### TASK ITEM
What are the lines from the one with "book: none [390,769,669,851]" through the end of the records below, written out exactly and without the pictures?

*** Begin section ***

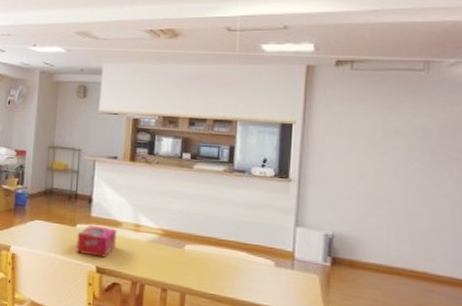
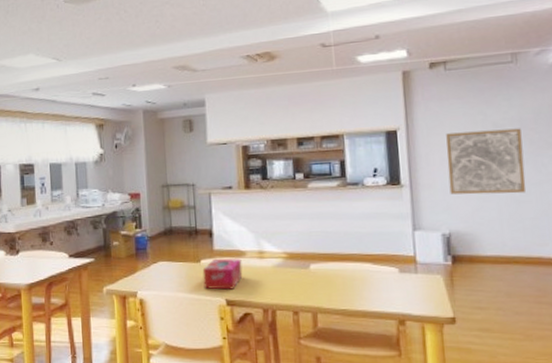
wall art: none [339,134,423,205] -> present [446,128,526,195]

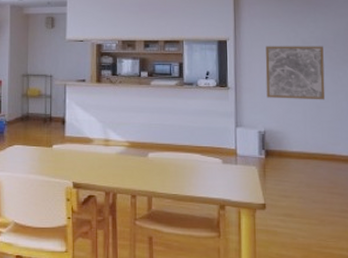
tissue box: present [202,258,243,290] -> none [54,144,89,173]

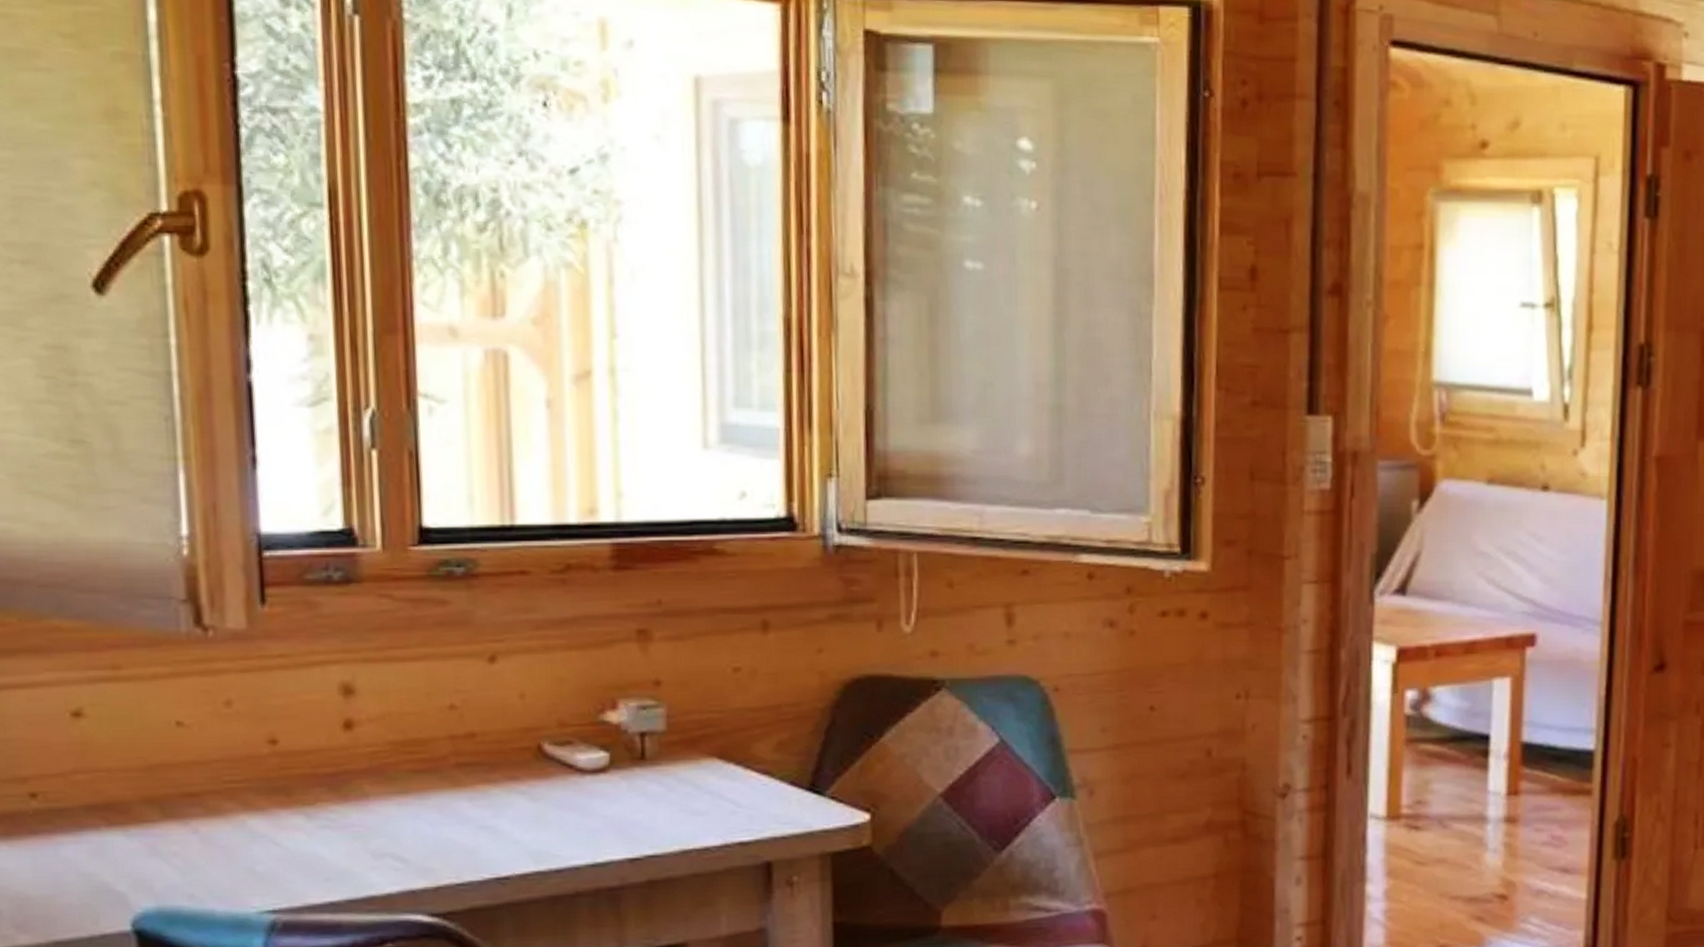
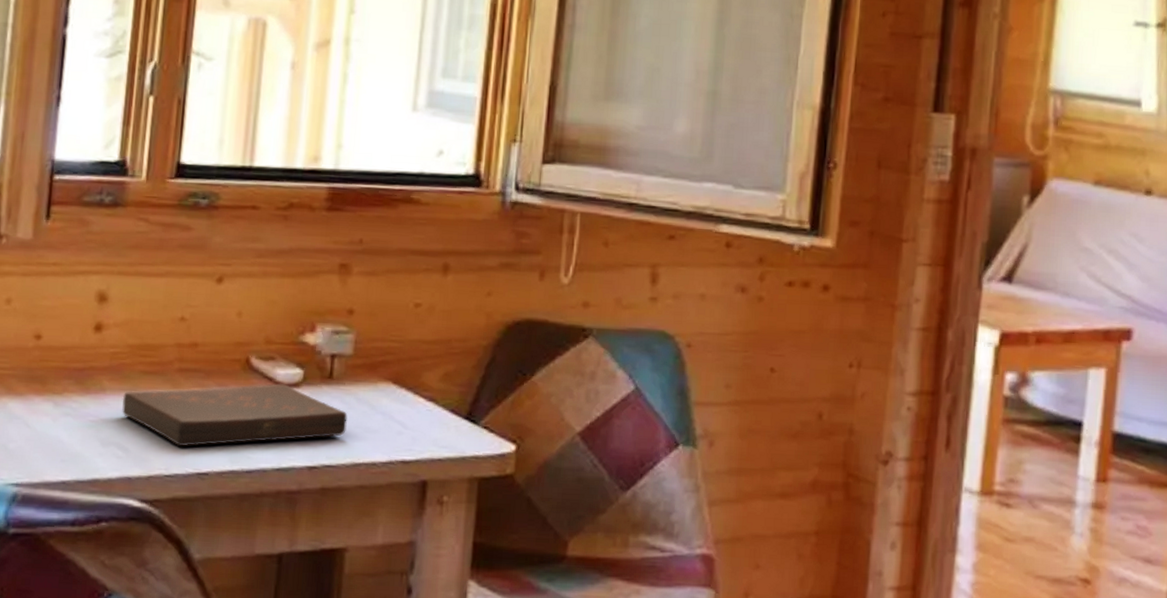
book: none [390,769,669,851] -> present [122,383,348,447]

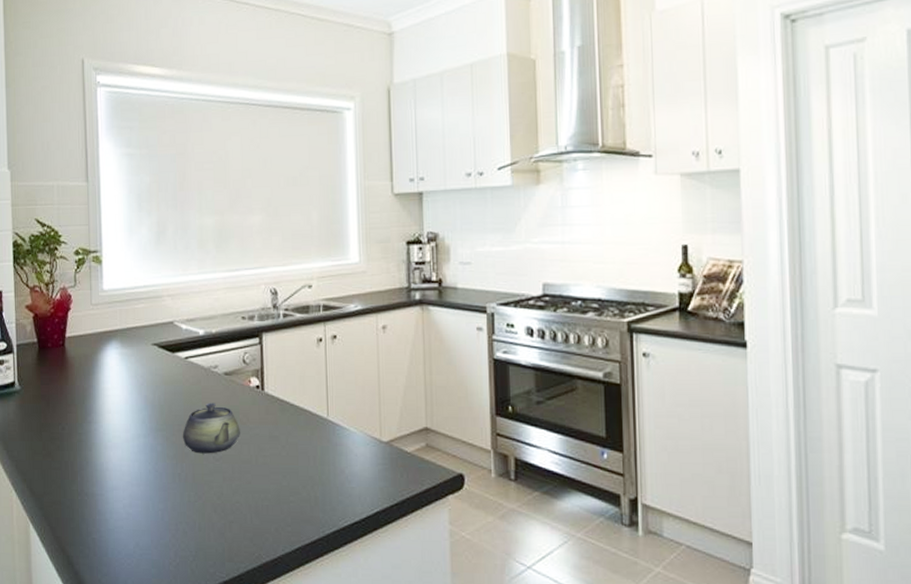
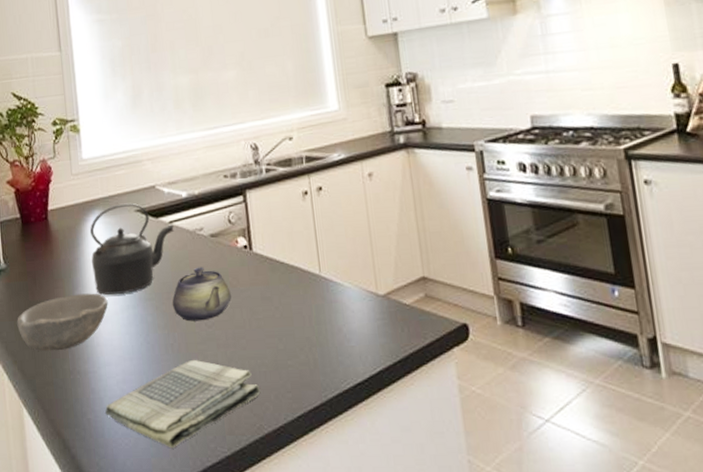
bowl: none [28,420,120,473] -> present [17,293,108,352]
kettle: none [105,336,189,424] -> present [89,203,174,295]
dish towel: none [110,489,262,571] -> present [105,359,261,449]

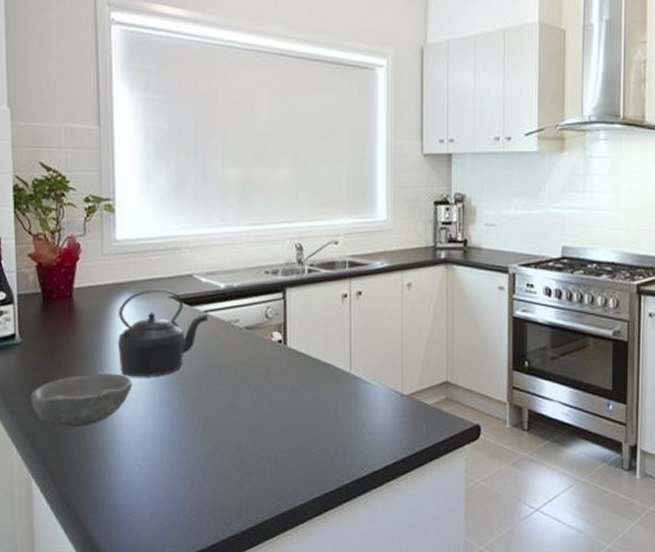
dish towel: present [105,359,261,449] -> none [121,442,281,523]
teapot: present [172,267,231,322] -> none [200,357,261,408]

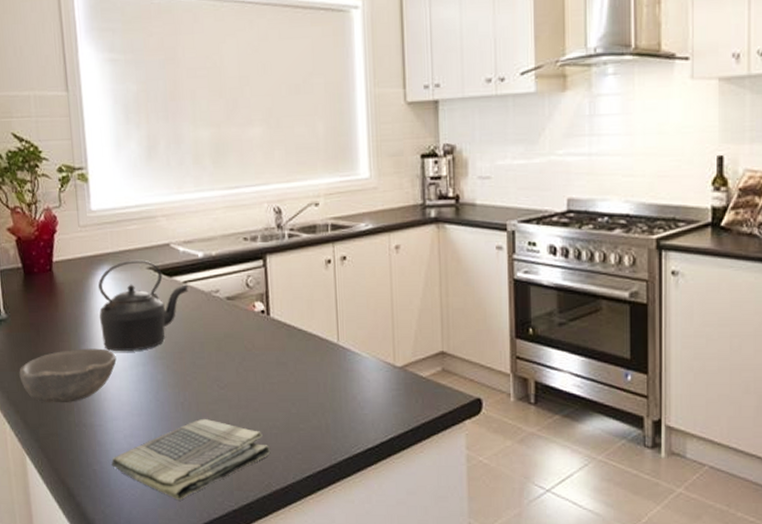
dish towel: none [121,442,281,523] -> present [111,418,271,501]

*** End section ***

### ANSWER
book: none [390,769,669,851] -> present [122,383,348,447]

bowl: none [28,420,120,473] -> present [17,293,108,352]
kettle: none [105,336,189,424] -> present [89,203,174,295]
dish towel: none [110,489,262,571] -> present [105,359,261,449]

dish towel: present [105,359,261,449] -> none [121,442,281,523]
teapot: present [172,267,231,322] -> none [200,357,261,408]

dish towel: none [121,442,281,523] -> present [111,418,271,501]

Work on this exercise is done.